Configuration for: System Processor Queue Length Windows Server 2012 is:

<ComputerName>$Target/Host/Property[Type=”Windows!Microsoft.Windows.Computer”]/NetworkName$</ComputerName><CounterName>
Processor Queue Length</CounterName><ObjectName>System</ObjectName><InstanceName/><AllInstances>false</AllInstances><Fr
equency>300</Frequency><Tolerance>10</Tolerance><ToleranceType>Absolute</ToleranceType><MaximumSampleSeparation>12</Max
imumSampleSeparation>

———————————–
This function also excepts wildchards:
Get-MySCOMRuleConfiguration “System Processor Queue Lengt*”

Add-mySCOMAgentToManagementGroup

This function Adds SCOM Agent(s) to Management Group. You can provide single or multiple servers. This function excepts wildchards.

Sample: Add-mySCOMAgentToManagementGroup “Server01″,”Server02″,”Server03” -ManagementGroupName “Mgmt01” -ManagementServerName “MS01.contoso.com”
Default port: 5723 is used

Note: Agent has to be connected to one of management groups. If you would like to manipulate Agent Management Group membership directly, you can use Script in this Post

Get-mySCOMAgentManagementGroup

This function displays Management Group(s) of Microsoft Monitoring Agent(s)
Sample: Get-mySCOMAgentManagementGroup “Server*”,”SQLSrv*”

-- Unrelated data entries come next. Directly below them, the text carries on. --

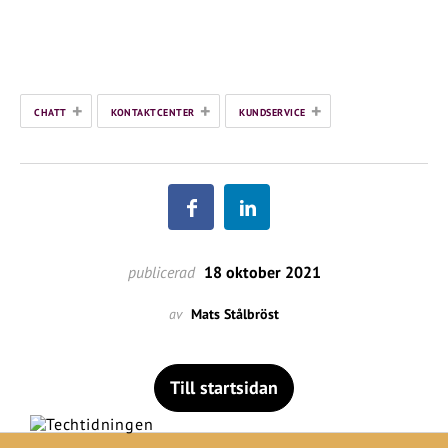
+
+
+
CHATT
KONTAKTCENTER
KUNDSERVICE
publicerad
18 oktober 2021
av
Mats Stålbröst
Till startsidan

Remove-mySCOMAgentManagementGroup

This function REMOVES Management Group from Microsoft Monitoring Agent(s)
Sample: Remove-mySCOMAgentManagementGroup “Server*”,”SQLSrv*” -ManagementGroupName “MGMT01”

Get-MySCOMConnectedUsers

This function returns Connected users to Management Group
Usage: Get-MySCOMConnectedUsers

 

Module can be downloaded from Here

That is it for now. Stay tuned since module will be extended in the future 😉

Share knowledge and ask questions. There are no stupid questions, just stupid answers. 😉

Oh and one more thing. Names of “cmdlets are not by the book. I always ad “My” in between: for example Get-MySCOMtest so I can select them faster and also to differentiate my Cmdlets from built in ones.